Most of the celebration will come “behind closed doors,” he says, but Brooks Koepka will enjoy this win.
He knows at some point, his right knee, as is, will no longer cooperate.
Before the 32-year-old Koepka knocked off Peter Uihlein on the third playoff hole Sunday at the LIV Golf event in Jeddah, he hadn’t lifted a trophy anywhere since his 2021 victory at the PGA Tour’s WM Phoenix Open. In his first four starts after exclusively joining the Saudi-backed circuit in late June, Koepka didn’t post a top-10 finish. He tied for eighth last week in Thailand, the first leg of Koepka’s first back-to-back since February — all while he continues to put behind him a multitude of knee and hip injuries.
“I didn’t know if my career was over for a half second,” Koepka said. “I told [instructor] Claude [Harmon III] (whom he returned to working with a few months ago) that I wasn’t sure if I was going to play. It’s nice to be able to come back and to be able to win.”
Koepka’s knee trouble began in August 2019, when he had stem cell treatment to repair a partially torn left patella tendon, but he then re-tore the tendon aftrr slipping at the CJ Cup that September and missed three months. In 2020, he compensated for the knee so much that he aggravated the labrum in his left hip.
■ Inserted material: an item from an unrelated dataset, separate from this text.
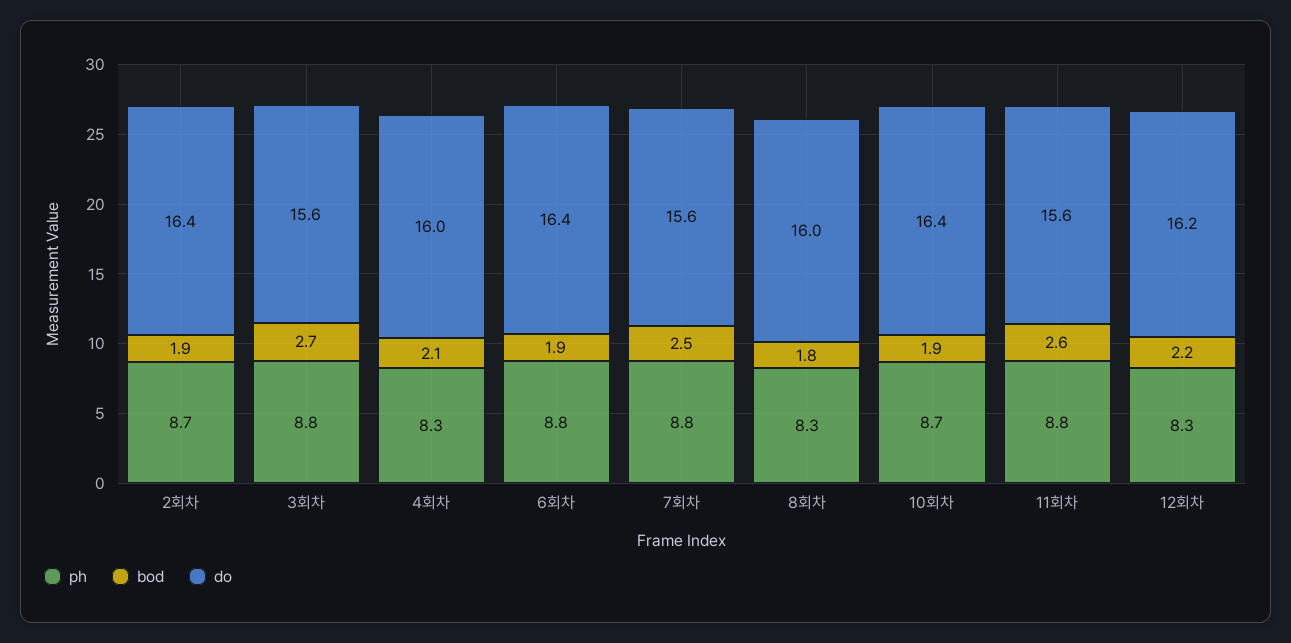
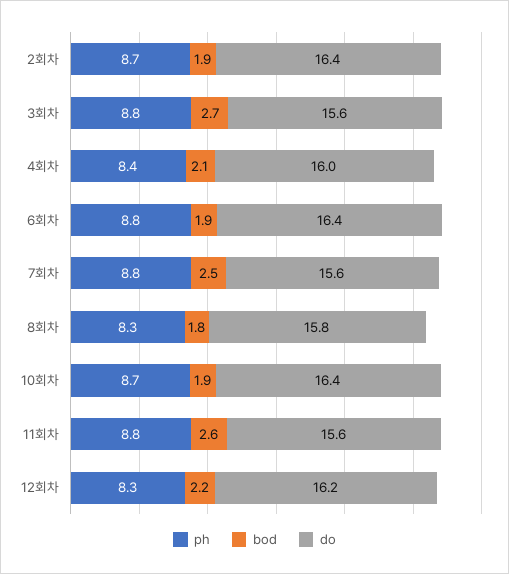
ph, 4회차: 8.3 -> 8.4
do, 8회차: 16 -> 15.8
The following year, shortly after winning in Phoenix, Koepka suffered a “dislocated and shattered” right kneecap. Despite having surgery, he returned to play in the Masters less than two months later. Even earlier this year, Koepka hadn’t looked quite himself.
“The last two years haven’t been fun,” Koepka said. “It’s been a long road.”
Koepka has said recently that he feels healthier than ever, but on Sunday, he offered some insight into his long-term health.
“It’s been before LIV, when I blew my knee out and my foot was pointed that way, almost backwards and sideways,” Koepka said. “Credit to Dr. [Neal] ElAttrache; throw his name out there. I mean, eventually I’m going to have to have a knee replacement in a few years, but I wasn’t sure whether I could even move the same way and if I want to play if I could move the way I wanted.
“I’m fortunate [to] be in the spot that I’m in right now.”
Koepka, a four-time major champion and former world No. 1, has slipped to No. 33 in the Official World Golf Ranking. With LIV yet to secure world ranking points, he’s not in line for a big jump after Sunday’s win.
Instead, he’ll look toward the LIV season finale, particularly the team race, in two weeks at Trump Doral.
“Honestly, to me, the big thing today was getting the team win,” said Koepka, who shares a team with Uihlein, Jason Kokrak and brother Chase Koepka. “I told my brother I’d buy him a Lambo if we won the team thing, so now, I’ve got to go buy one.”
“Lime green,” Chase chimed in.
Uihlein then added: “The team, yeah, we’re peaking for Miami, which is what we want to do.”
“That’s the big thing,” Koepka closed.
Koepka’s priorities have certainly shifted a bit, haven’t they?
But no matter what Koepka hopes to achieve in the future, if that knee-replacement timeline is accurate, the window is short.